Und wenn ich ganz ehrlich bin - verstehe ich seine Worte nicht immer bzw. es ist nicht alles für mich nachvollziehbar. Dabei bin ich gar nicht soooo trottelig......

LG Susanne :cu:

danina
14.10.2005, 09:23
Hallo Nina,

das wird ja schon wieder lustig hier, was?;)

Hier eine Definition zu Dominanz von Dorit Feddersen-Petersen, die man hundemäßig für ZIEMLICH kompetent halten kann. Liest sich etwas holprig, ist aber gar nicht so schwer:

"Dominanz bedeutet, dass in einer Zweierbeziehung A regelmäßig die Freiheit von B einschränkt bzw. sich selbst ein hohes Maß an Freiheit zugesteht, ohne dass B effektiv etwas dagegen tut, sondern B akzeptiert seine Einschränkungen.
Dominanz bezeichnet also eine Regelhaftigkeit in einer dyadischen Beziehung. Sie ist dann gegeben, wenn A bestimmte Verhaltensweisen gegenüber B häufiger zeigt, als zufällig zu erwarten wäre. Dabei handelt es sich um Verhaltensweisen, die die Verhaltensmöglichkeiten, insbesondere die Bewegungsfreiheit, von B einschränken. A reagiert dabei auf das Verhalten von B, ohne durch dessen Verhalten eingeschränkt zu werden. B duldet die Einschränkung ohne deutliche oder effektive Gegenwehr. Tatsächlich ist Dominanz wesentlich vom Verhalten B's abhängig, da dessen Reaktion die Effektivität der Verhaltensweisen von A bestimmt. Dominanz ist andererseits die von B akzeptierte Verhaltensfreiheit von A, z.B. die Freiheit, B's Individualdistanz zu missachten oder diesen zu verprügeln etc.. Als Kennzeichen für Dominanz gelten alle Häufigkeiten von Verhaltensereignissen, denen Hund A Hund B einschränkt oder A sich frei gegen B verhält. "
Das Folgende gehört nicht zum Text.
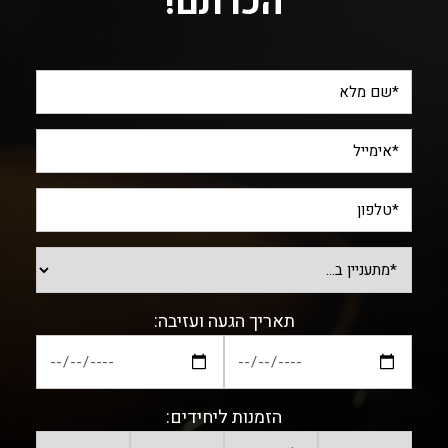
הכרתם!
תאריך הגעה ועזיבה:
הזמנות ליחידים:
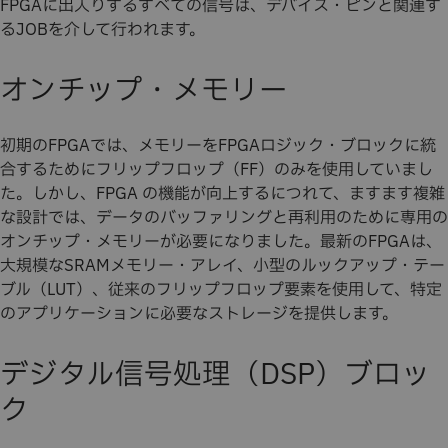
FPGAに出入りするすべての信号は、デバイス・ピンと関連す
るJOBを介して行われます。
オンチップ・メモリー
初期のFPGAでは、メモリーをFPGAロジック・ブロックに統
合するためにフリップフロップ（FF）のみを使用していまし
た。しかし、FPGA の機能が向上するにつれて、ますます複雑
な設計では、データのバッファリングと再利用のために専用の
オンチップ・メモリーが必要になりました。最新のFPGAは、
大規模なSRAMメモリー・アレイ、小型のルックアップ・テー
ブル（LUT）、従来のフリップフロップ要素を使用して、特定
のアプリケーションに必要なストレージを提供します。
デジタル信号処理（DSP）ブロッ
ク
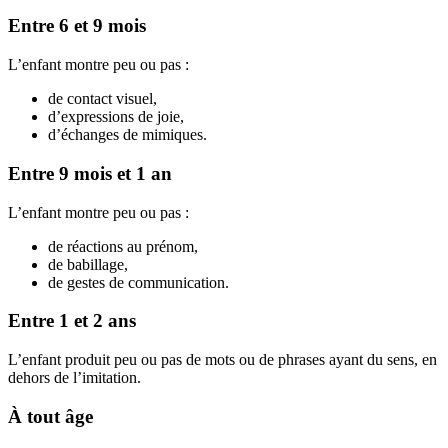
Entre 6 et 9 mois
L’enfant montre peu ou pas :
de contact visuel,
d’expressions de joie,
d’échanges de mimiques.
Entre 9 mois et 1 an
L’enfant montre peu ou pas :
de réactions au prénom,
de babillage,
de gestes de communication.
Entre 1 et 2 ans
L’enfant produit peu ou pas de mots ou de phrases ayant du sens, en
dehors de l’imitation.
À tout âge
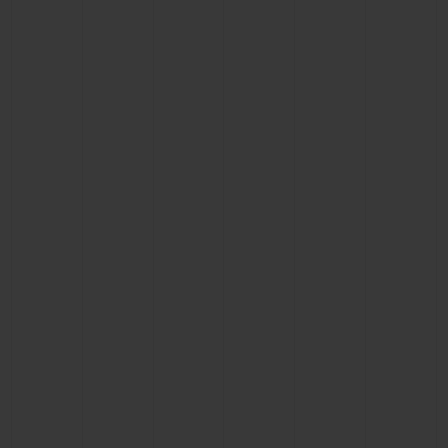
KONTAKT
EINE BOUTIQUE FINDEN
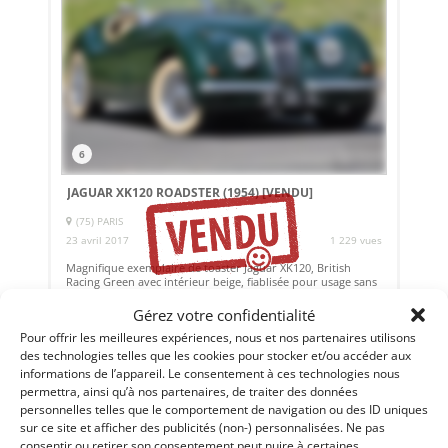
6
JAGUAR XK120 ROADSTER (1954)
[VENDU]
(75) PARIS
23 avril 2017
1 229 vues
Magnifique exemplaire de toaster Jaguar XK120, British
Racing Green avec intérieur beige, fiablisée pour usage sans
problème.
Gérez votre confidentialité
Pour offrir les meilleures expériences, nous et nos partenaires utilisons
des technologies telles que les cookies pour stocker et/ou accéder aux
Vendu par : ELIANDRE AUTOMOBILES
informations de l’appareil. Le consentement à ces technologies nous
permettra, ainsi qu’à nos partenaires, de traiter des données
personnelles telles que le comportement de navigation ou des ID uniques
sur ce site et afficher des publicités (non-) personnalisées. Ne pas
consentir ou retirer son consentement peut nuire à certaines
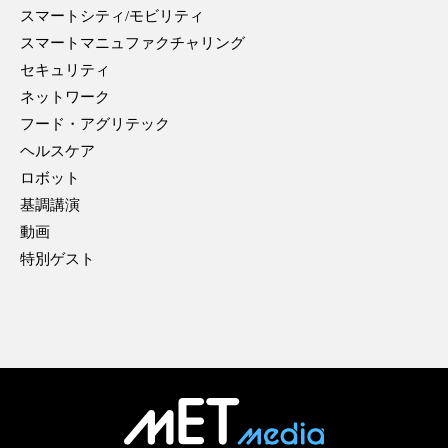
スマートシティ/モビリティ
スマートマニュファクチャリング
セキュリティ
ネットワーク
フード・アグリテック
ヘルスケア
ロボット
基調講演
動画
特別ゲスト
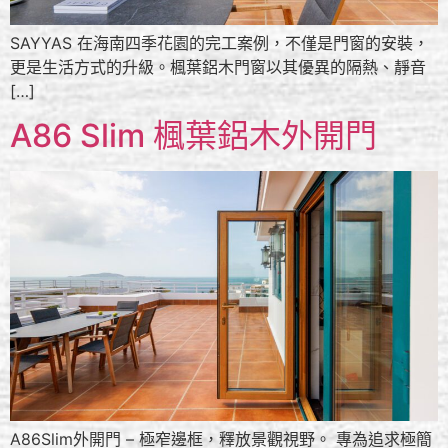
SAYYAS 在海南四季花園的完工案例，不僅是門窗的安裝，
更是生活方式的升級。楓葉鋁木門窗以其優異的隔熱、靜音
[…]
A86 Slim 楓葉鋁木外開門
A86Slim外開門 – 極窄邊框，釋放景觀視野。 專為追求極簡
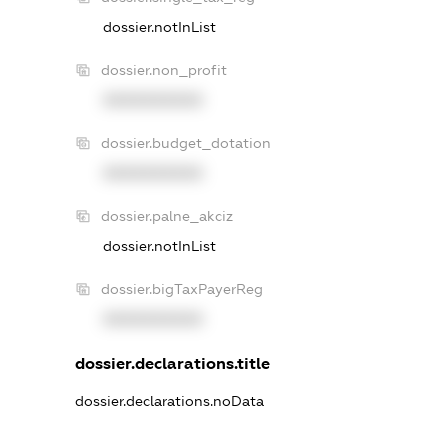
dossier.notInList
dossier.non_profit
XXXXXXXXXX
dossier.budget_dotation
XXXXXXXXXX
dossier.palne_akciz
dossier.notInList
dossier.bigTaxPayerReg
XXXXXXXXXX
dossier.declarations.title
dossier.declarations.noData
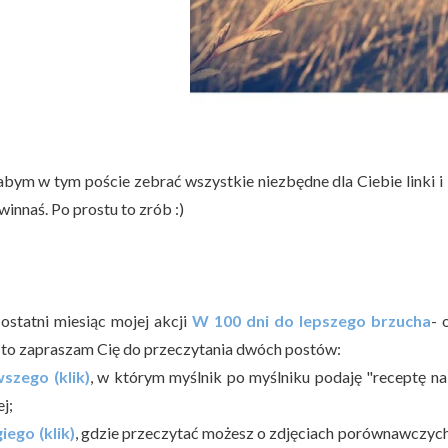
abym w tym poście zebrać wszystkie niezbędne dla Ciebie linki i
innaś. Po prostu to zrób :)
 ostatni miesiąc mojej akcji
W 100 dni do lepszego brzucha
- 
 to zapraszam Cię do przeczytania dwóch postów:
szego (klik)
, w którym myślnik po myślniku podaję "receptę na
ej;
iego (klik)
, gdzie przeczytać możesz o zdjęciach porównawczych,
Sie sagt außerdem etwas weiteres Wichtiges:
"Dominanz ist eine Eigenschaft von Beziehungen und nicht von Individuen, ein Fakt, der immer wieder fehlinterpretiert wird."

Vielleicht hilft das weiter, wenn es auch nicht auf die verschiedenen Formen der Dominanz (aktive, passive, ...) eingeht, mit denen ich nicht viel anfangen kann (Bildungslücke vermutlich...!:)). Das sind für mich eigentlich nur mögliche Erscheinungsformen von Dominanz.
Meiner Meinung nach ist eine dominante Veranlagung angeboren, wird durch äußere Einflüsse aber noch sehr stark (!!!) geprägt. Damit ist aber nur das Streben des Hundes gemeint, in der Hierarchie aufzusteigen bzw. seinen Status zu wahren. Als "Alpha" wird KEIN Hund geboren!

Liebe Grüße,
Nina

Lotta
15.10.2005, 18:15
Hallo,

irgentwie habe ich auch immer gelesen, dass es im Wolfsrudel 2 Rangordnungen gibt, eine für die Herren und eine für die Damen.

Da der Dalmatiner ja nicht versucht, die eigene Alpha-Dame des Rudels (wer auch immer das ist) zu decken, sondern sein Glück außerhalb versucht, verhält er sich doch perfekt wie ein untergeordneter Wolf, der sein Glück zunehmend außerhalb des eigenen Rudels sucht. Eine bessere Bestätigung der Dominaz seines Herrchens oder Frauchens kann es doch gar nicht geben. Oder fehlt hier noch ein Faktor im Modell?

Wenn schon Übertragung von Wolfsverhalten auf Hunde, dann auch komplett, finde ich.